SUPPLIED TEXT
:::

This article is the fifth in the Designing Performance-Based Learning at D51 series. A reminder: D51 uses the phrase performance-based learning or P-BL.
Growing into the Framework
Superintendent Steve Schultz doesn’t ask “How are we going to implement?” Instead he thinks, “We have forty-four schools. How are they each going to grow into the framework?” The job of the district is to help learn, grow, and co-create with schools the new performance-based system (P-BL). The answer is through a more personalized approach that lets schools and educators start where they are in their current learning and move forward from there.
Five Phases of Implementation
Everything is in motion at District 51, and everyone is moving forward with the understanding that the different pieces will eventually need to be aligned. Thus, everything is draft and everything stays open until related work is done. Paul Jebe, Director of Educator Effectiveness, likened it to the whirling tea cups at Disneyland, bringing back that experience of loving every spin while simultaneously praying that it might be over soon.
Still in their first year of implementation, D51 has intensive activity in three of their five phases of work underway – so don’t make the mistake of thinking phase suggests sequence. There is a cohort of seven demonstration schools that are hungry to put the entire model into place as soon as it is ready. (When they sign up to be a demonstration school they are committing to demonstrating to others what performance-based learning looks like – it’s important to understand that they are not pilots.) The trick is that given the simultaneous development of many of the pieces, the demonstration schools might find themselves operating in the third phase even if they are missing some pieces from phases one or two. In a few more years, there will be efforts underway, schools and educators in all five phases as they continue to design, refine, skill-build, and engage.

:::

RECORDED INFORMATION
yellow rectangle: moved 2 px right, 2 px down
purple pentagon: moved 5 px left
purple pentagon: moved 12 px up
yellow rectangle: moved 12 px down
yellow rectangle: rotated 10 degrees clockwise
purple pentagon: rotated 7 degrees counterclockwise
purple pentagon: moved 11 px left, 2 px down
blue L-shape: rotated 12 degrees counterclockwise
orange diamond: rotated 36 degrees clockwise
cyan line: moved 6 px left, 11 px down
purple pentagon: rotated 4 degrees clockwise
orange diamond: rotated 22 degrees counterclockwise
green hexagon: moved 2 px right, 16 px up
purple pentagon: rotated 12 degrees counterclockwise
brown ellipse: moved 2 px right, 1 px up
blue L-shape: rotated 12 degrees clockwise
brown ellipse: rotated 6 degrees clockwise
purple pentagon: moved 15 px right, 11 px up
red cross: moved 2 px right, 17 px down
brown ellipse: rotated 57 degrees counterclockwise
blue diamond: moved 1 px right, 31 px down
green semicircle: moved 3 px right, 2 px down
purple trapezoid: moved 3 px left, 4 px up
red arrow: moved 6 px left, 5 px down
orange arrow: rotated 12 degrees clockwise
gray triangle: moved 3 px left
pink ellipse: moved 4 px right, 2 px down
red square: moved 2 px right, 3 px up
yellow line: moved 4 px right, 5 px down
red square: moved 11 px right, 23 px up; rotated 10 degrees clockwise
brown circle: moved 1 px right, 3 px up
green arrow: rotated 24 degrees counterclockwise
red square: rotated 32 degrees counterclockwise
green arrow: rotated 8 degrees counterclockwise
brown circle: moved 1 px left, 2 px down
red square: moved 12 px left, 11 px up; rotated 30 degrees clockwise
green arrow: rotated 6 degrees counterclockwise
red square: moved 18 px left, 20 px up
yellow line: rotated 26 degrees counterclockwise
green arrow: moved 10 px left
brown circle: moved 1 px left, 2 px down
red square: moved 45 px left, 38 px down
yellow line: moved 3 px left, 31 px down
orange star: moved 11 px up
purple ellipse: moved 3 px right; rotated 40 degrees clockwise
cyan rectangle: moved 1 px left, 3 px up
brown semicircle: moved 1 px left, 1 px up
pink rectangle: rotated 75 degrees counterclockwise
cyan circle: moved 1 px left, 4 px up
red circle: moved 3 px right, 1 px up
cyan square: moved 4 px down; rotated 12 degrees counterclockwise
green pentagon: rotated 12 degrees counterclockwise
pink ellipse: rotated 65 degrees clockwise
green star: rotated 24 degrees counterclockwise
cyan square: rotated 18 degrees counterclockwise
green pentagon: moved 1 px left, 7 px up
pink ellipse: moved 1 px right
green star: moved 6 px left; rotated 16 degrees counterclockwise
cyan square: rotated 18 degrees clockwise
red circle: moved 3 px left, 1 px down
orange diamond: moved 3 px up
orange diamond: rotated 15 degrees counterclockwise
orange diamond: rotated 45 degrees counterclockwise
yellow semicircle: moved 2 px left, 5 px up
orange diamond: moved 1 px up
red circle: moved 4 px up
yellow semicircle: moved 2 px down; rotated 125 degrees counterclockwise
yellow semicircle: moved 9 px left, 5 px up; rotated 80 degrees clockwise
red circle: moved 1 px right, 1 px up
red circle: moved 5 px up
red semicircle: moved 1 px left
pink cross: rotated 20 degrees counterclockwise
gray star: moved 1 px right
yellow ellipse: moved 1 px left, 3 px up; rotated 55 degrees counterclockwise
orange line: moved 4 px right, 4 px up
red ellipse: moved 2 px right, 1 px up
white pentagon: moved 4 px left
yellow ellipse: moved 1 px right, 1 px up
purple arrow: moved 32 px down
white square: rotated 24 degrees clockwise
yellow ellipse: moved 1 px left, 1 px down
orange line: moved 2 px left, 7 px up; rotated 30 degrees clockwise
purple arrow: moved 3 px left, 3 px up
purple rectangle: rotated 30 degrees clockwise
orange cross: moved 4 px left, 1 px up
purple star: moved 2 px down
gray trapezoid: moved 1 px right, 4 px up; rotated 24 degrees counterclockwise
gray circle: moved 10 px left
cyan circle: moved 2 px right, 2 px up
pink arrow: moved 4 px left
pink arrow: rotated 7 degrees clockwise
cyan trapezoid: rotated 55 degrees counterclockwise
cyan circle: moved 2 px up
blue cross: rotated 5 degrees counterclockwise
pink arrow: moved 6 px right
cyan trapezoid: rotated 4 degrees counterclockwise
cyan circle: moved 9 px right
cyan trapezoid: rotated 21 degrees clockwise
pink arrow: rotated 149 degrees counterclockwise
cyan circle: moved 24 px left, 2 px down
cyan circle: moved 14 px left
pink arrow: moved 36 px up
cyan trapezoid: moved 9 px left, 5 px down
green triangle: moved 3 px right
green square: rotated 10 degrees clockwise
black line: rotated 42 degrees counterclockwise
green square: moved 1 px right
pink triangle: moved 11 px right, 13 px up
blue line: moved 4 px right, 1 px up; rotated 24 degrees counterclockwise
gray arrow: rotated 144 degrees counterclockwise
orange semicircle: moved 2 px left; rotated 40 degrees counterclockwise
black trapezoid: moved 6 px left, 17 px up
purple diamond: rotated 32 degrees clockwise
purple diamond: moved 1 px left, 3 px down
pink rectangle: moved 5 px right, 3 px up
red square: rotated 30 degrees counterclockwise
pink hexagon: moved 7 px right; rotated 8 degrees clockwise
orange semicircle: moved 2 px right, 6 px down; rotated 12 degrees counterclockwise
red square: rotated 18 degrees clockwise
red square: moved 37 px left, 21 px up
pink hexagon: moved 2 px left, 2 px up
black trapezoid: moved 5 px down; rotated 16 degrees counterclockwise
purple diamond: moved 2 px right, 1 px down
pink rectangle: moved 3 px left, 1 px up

:::

INSTRUCTIONS
1. From the D51 performance-based learning article, reproduce the passage from "This article is" up to and including "learning or P-BL.".
2. In the D51 performance-based learning article, what position does Paul Jebe hold?
3. Carry the D51 performance-based learning article forward past its final sentence.

RESULTS OF THE EXERCISE
1.
This article is the fifth in the Designing Performance-Based Learning at D51 series. A reminder: D51 uses the phrase performance-based learning or P-BL.

2. Director of Educator Effectiveness.

3.
Remember, D51 describes the journey to transformation described in the previous article separately from the implementation strategy. Both are important – the journey captures the new conditions (strong learning culture, shared vision, collective ownership, personalized, transparency, and data-driven) that will shape the system (i.e., the paradigm shift), and the phases are how the work is being organized. Below is a quick scan of the phases and the different sets of work underway.
Laying the Foundation: There are a lot of pieces for laying the foundation, including clarifying the pedagogical philosophy, making sure everyone understands why the shift to P-BL and the implementation strategy are necessary, and putting into place the essential ingredients for moving to implement a full P-BL system.
The essential ingredients really are the core of the work: laying the cultural foundation, emphasizing growth mindset, and building social-emotional learning (S&EL). Consider this the bedrock of the pedagogical philosophy at D51 of what is needed for students to learn, grow, and become self-directed learners. The demonstration schools have had support in introducing these into their schools, and some others schools have already moved into this stage on their own.
Another part of Laying the Foundation is the courageous step of developing new processes, called holacracy, to replace the bureaucratic routines used by most districts. (You can read about D51’s approach to holacracy in the previous series post.)
Below is the outline of steps in Laying the Foundation phase as described by D51:
Supporting Effective Practices: Demonstration schools get more intensive support, and all other schools and teachers can take advantage of Design Labs to build skills in practices related to growth mindset, workshop instructional models, and the practices for self-directed learning such as codes of cooperation and standard operating procedures. (See upcoming article Supporting Teachers at D51: A Conversation with the Professional Learning Facilitators for more information.) There are also efforts underway to revitalize professional learning communities within schools and to prepare principals to be ready to take on strong instructional leadership as teachers begin to look at student work, calibrate proficiency, and identify areas for continuous improvement.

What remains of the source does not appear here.